The repo rate was cut to 7.25 per cent from 7.50 per cent while CRR was kept intact at 4 per cent. The case for a rate cut this time around was quite strong given the pullback in inflationary pressures thanks to a softening commodity price cycle that pushed consumer inflation, the RBI’s most watched gauge to a four-month low of 4.87 per cent in April 2015.

Moreover, Raghuram Rajan, the RBI Governor doesn’t seem to be too convinced over the strength of the economic recovery as he warned over tepid investment and demand, a fact evident by the dismal March quarter report cards delivered by India Inc., vindicating the rate cut verdict.

Further, Rajan also stressed against reading too much into the March GDP numbers that showed the economy grew 7.5 per cent, outsmarting China’s 7 per cent.
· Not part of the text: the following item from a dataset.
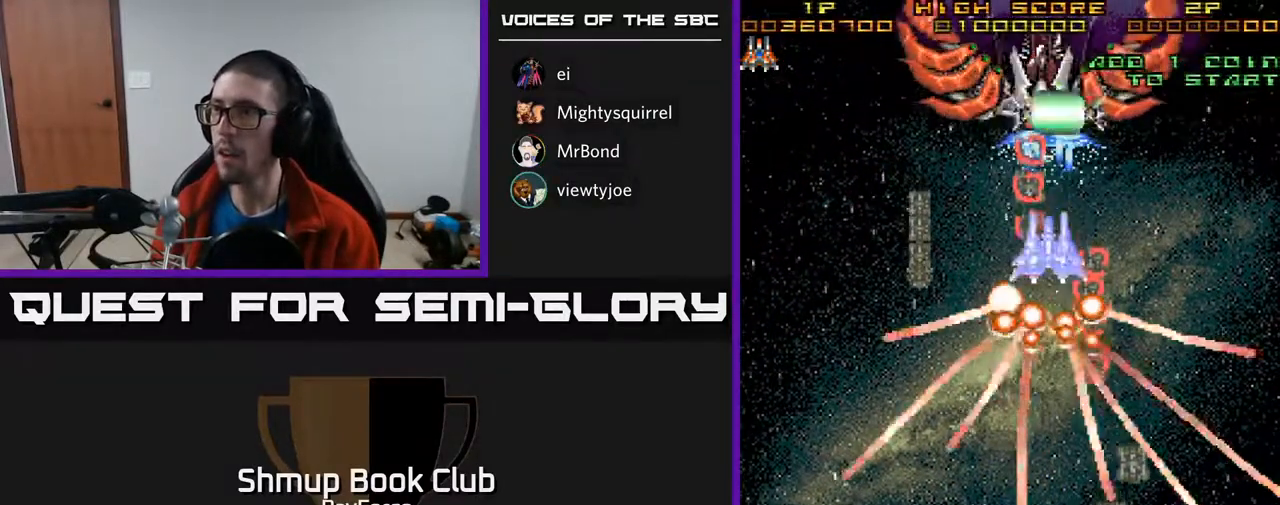
{"buttons": ["A", "DPAD_DOWN"], "right_stick": "center", "events": [[17, "X", "up"], [117, "DPAD_RIGHT", "down"], [200, "DPAD_RIGHT", "up"], [367, "DPAD_LEFT", "down"], [383, "DPAD_UP", "up"], [400, "DPAD_DOWN", "down"], [450, "DPAD_LEFT", "up"]]}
However, the headline GDP figure may be subject to distortions while tumbling exports, a dip in April core sector output, and a slowdown in Gross Value Added to 6.1 per cent in the March quarter from 6.8 per cent in December quarter, signaled that the economy was in need of further stimulus support.

The rate cut would act as a catalyst for growth as falling interest rates aid a credit pickup and bolster a capex rebound. Softening interest rates would be a boon for rate-sensitive sectors such as banks, auto, realty and capital goods, with housing and auto loans likely to get cheaper, bolstering consumer appetite while lower credit costs may help stalled infra projects to take off.



That is where the good news ends with the RBI signaling a long pause before another rate cut as it warned of upside risks to inflation including a below par monsoon (now downgraded to 88 per cent of the Long Period Average) that can prop up food inflation, a rise in oil prices and heightened external volatility.

Rajan’s outlook for further policy easing summed up by his words “conservative strategy would be to wait” clearly indicate that this was probably the last rate cut for quite some time. However, if the rain Gods are kind to us and the Monsoon tops forecast, while the government continues strongly with its fiscal consolidation progress, we won’t have to wait longer for another rate cut.